### Task instructions
Transcribe the line containing "Uma Bola, Uma" and every line after it, exactly, through the end of the records.

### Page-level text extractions
------------------------------------------------------------
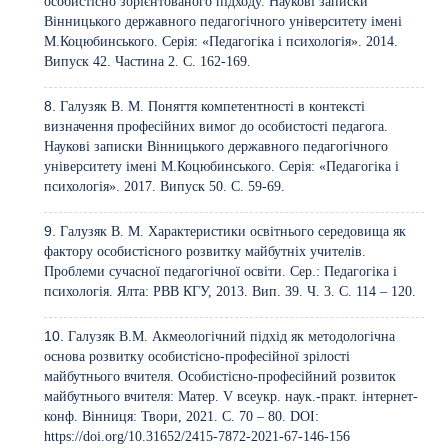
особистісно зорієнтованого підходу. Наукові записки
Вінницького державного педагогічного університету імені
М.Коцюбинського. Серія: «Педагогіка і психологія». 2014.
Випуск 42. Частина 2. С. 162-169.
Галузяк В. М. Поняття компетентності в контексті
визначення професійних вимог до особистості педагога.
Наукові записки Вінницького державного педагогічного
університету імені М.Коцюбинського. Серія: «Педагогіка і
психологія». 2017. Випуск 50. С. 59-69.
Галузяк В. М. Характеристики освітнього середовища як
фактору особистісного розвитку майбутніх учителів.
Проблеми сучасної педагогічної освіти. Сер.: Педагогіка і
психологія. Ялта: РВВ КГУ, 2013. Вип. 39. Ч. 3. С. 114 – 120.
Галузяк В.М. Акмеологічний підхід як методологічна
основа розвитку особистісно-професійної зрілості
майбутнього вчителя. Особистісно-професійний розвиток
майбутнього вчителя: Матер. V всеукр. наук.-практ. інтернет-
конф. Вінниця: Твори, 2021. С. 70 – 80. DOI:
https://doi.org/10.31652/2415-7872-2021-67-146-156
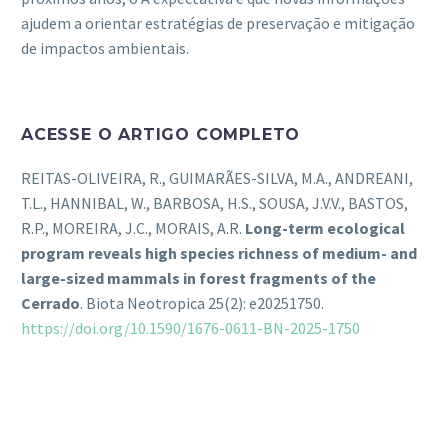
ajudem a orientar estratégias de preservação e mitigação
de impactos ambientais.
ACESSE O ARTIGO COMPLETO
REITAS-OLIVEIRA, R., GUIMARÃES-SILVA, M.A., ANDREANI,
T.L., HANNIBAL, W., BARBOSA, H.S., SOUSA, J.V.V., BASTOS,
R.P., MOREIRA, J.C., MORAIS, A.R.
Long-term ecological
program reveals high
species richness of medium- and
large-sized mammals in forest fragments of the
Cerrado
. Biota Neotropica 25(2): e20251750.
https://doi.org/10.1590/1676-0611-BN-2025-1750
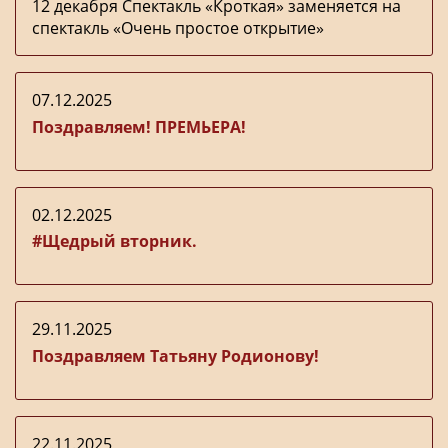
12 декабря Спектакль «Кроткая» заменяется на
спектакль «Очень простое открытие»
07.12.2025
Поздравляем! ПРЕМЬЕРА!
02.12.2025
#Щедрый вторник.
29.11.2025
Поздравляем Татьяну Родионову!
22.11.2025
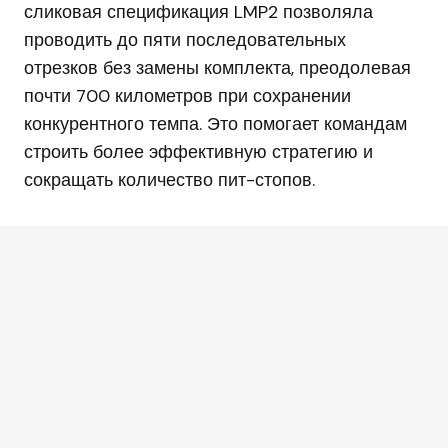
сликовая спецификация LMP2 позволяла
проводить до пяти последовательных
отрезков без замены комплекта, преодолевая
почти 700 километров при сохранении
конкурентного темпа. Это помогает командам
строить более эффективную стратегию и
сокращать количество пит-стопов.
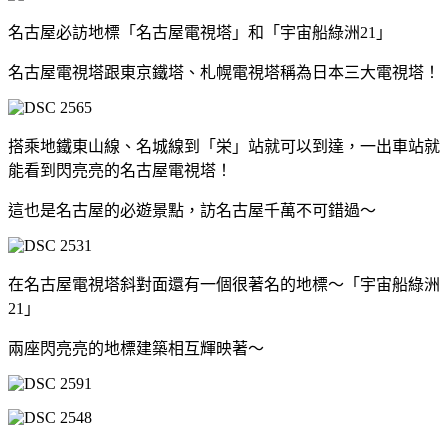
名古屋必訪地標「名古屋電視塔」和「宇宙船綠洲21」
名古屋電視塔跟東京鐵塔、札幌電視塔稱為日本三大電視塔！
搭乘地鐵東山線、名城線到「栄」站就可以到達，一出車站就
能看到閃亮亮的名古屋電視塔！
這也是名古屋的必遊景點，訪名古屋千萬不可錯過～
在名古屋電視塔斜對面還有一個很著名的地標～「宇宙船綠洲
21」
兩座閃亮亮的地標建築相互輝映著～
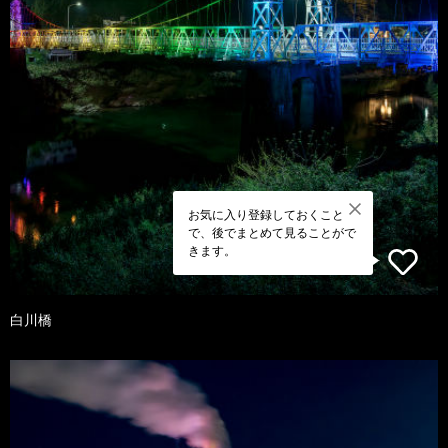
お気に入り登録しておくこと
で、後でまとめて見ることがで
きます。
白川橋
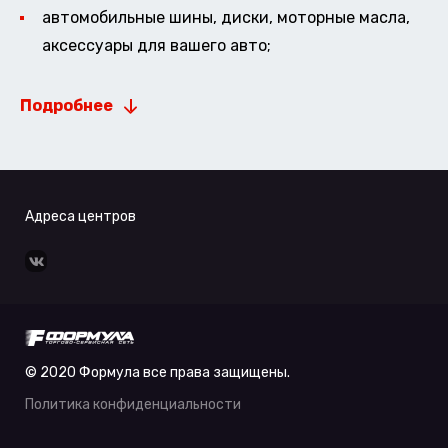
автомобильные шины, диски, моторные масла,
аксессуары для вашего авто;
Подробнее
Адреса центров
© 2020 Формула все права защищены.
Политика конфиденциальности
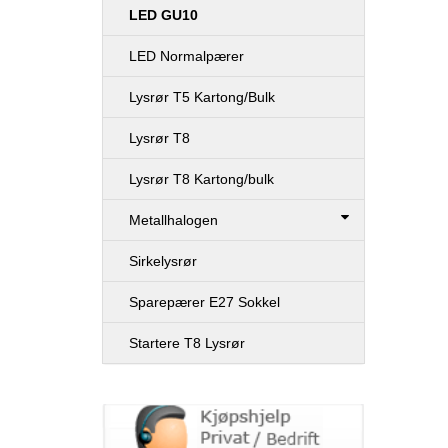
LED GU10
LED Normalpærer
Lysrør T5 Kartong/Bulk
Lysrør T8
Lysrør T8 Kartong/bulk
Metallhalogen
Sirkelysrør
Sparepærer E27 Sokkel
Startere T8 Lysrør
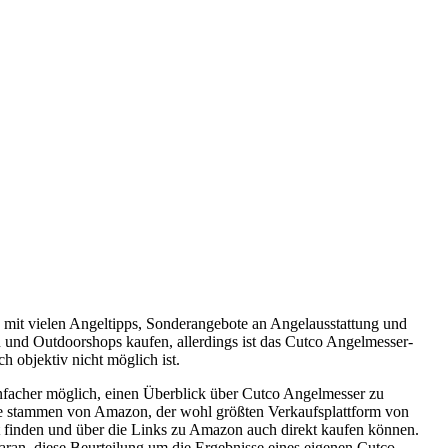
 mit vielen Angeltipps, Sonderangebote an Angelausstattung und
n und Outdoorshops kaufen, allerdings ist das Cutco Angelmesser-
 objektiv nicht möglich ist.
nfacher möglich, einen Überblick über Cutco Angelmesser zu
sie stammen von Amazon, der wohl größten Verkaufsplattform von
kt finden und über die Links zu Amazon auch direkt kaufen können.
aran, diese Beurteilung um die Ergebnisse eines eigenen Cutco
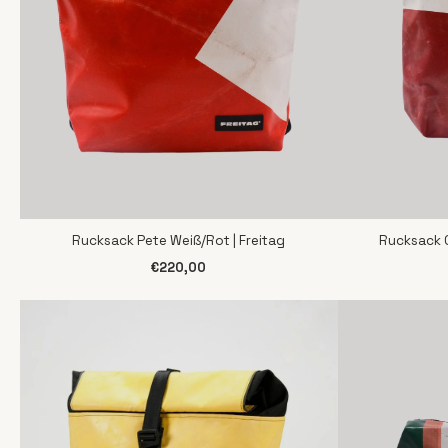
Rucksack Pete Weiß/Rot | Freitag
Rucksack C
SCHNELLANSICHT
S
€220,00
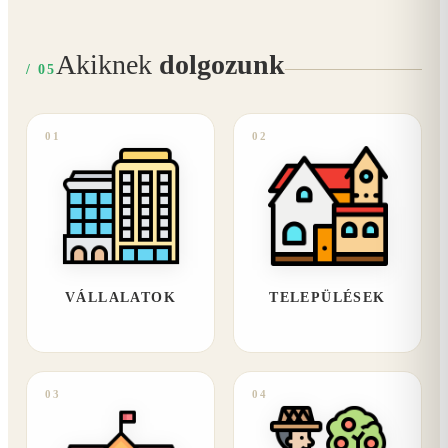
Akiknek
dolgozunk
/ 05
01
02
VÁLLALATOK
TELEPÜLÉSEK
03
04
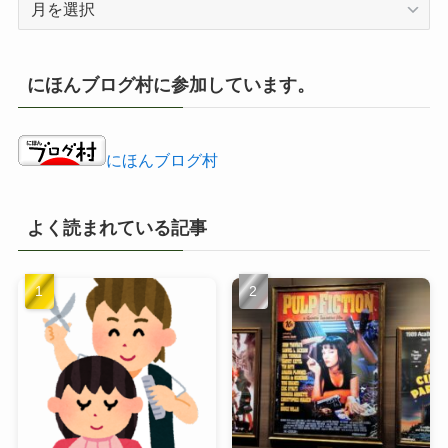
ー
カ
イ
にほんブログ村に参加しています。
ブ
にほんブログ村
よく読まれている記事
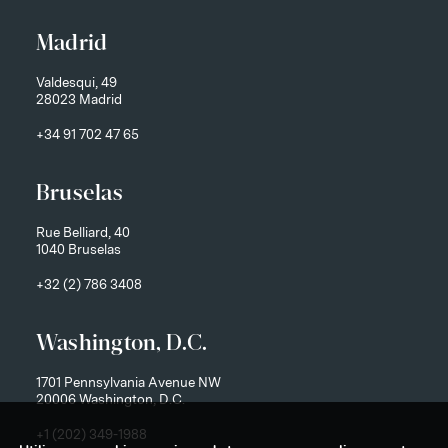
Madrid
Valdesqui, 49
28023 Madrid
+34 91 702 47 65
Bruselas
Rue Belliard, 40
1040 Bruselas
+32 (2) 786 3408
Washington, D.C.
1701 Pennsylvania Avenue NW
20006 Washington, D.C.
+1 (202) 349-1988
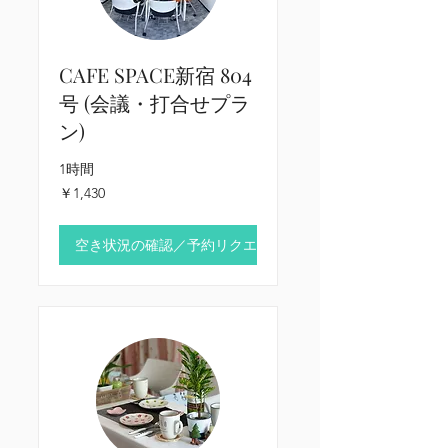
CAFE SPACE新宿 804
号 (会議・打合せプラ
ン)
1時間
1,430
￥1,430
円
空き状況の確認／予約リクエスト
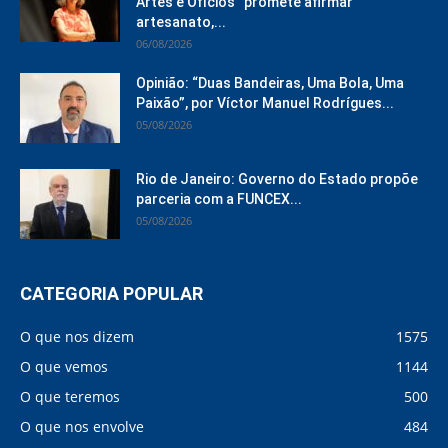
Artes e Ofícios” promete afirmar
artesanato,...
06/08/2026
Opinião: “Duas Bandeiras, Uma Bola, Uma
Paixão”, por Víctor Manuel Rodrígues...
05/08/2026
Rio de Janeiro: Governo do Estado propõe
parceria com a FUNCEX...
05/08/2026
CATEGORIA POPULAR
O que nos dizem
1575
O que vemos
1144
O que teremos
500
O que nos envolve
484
------------------------------------------------------------
### Result for this task
Opinião: “Duas Bandeiras, Uma Bola, Uma
Paixão”, por Víctor Manuel Rodrígues...
05/08/2026
Rio de Janeiro: Governo do Estado propõe
parceria com a FUNCEX...
05/08/2026
CATEGORIA POPULAR
O que nos dizem
1575
O que vemos
1144
O que teremos
500
O que nos envolve
484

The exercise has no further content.